Infrastructure Act Will Increase Eminent Domains Activity

After much debate, President Joe Biden signed into law the bipartisan $1.2 trillion Infrastructure Investment and Jobs Act last November. The law provides $550 billion in new federal infrastructure spending.

The problem of unprepared companies

The law will undoubtedly lead to a significant increase in the activity of eminent domains to acquire the property rights necessary for the implementation of new infrastructure projects. Many companies are not ready.

For the most part, companies don’t devote a lot of resources to eminent domain. Business people are too busy running the business to care, and in-house legal departments pay little attention either. After all, it’s quite rare from a historical perspective for a typical company to be affected by eminent domain.

The Eminent domain is often treated as “found money” rather than a traditional “cost” to the business. This is because the company will get something back, no matter how things turn out, since the sentencing authority is legally bound to provide some compensation. This can be a nice break for the company that actually has to pay applicants money. And while some businesses may regularly hire a real estate attorney, the eminent field is real estate litigation, a niche practice area requiring a specialized skill set, and most real estate attorneys aren’t equipped for it.

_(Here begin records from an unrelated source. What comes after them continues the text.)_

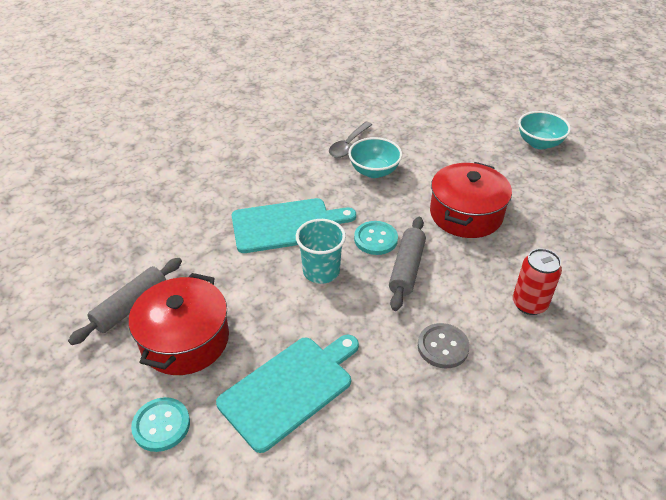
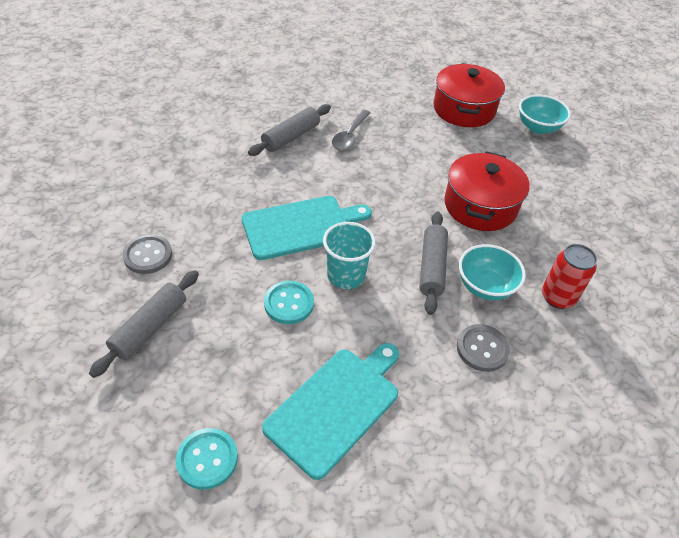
camera: 10 degrees left, 5 degrees up
red pot [129,273,229,375] -> red pot moved to [433,63,505,127]
turquoise bowl [348,137,402,178] -> turquoise bowl moved to [459,244,526,300]
turquoise button [354,221,398,255] -> turquoise button moved to [264,281,314,324]
none -> grey button [122,235,172,274]
none -> grey rolling pin [248,104,331,156]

The result? Rather than considering a legal challenge to the taking or seeking to maximize its monetary recovery, the company is trying to push the sentencing authority a bit further than initially proposed and is focusing on how the changes made property can be “bypassed”. Things slip through the cracks and often big money stays on the table!

The solution

It’s time to change the way businesses view eminent domain. Real estate is one of the most valuable assets many businesses own, and exercising eminent domain to take some or all of that real estate will have a very real impact on the business in the long run.

A landlord should never blindly rely on the assessment of the condemner, which tends to underestimate the amount of fair compensation due. For a significant increase, in particular a loss of parking or an alteration of access, the company must obtain its own expertise. Only then will he have a complete picture of the value of the property, both before and after the project.

Also, most condemners will not seriously accept a meter from a homeowner unless it is backed up by an appraisal. Although a typical appraisal only costs $5,000 to $10,000, it can often lead to an exponential increase in compensation. Nevertheless, many companies balk at the price. This mentality must be overcome if a business is to successfully navigate eminent domain.

Large brick-and-mortar retailers — the companies likely to be hit hardest by a widespread increase in infrastructure spending — should also check how eminent domain issues are handled. Who receives notices from condemners? What happens once the notice is received? If the response is not consistent, systematize it and train staff to follow the protocol. If this sounds daunting, a qualified eminent domain attorney should be consulted. Small businesses should designate a contact person and develop a response plan. And all businesses should consider engaging a qualified eminent domain attorney in advance.

In many states, including Ohio, a condemner can file an eminent domain complaint soon after they send written notice of their intention to acquire the property. A business may find it difficult to conduct a proper search for counsel at the time its case is due in court, and failure to act in a timely and informed manner risks losing valuable rights.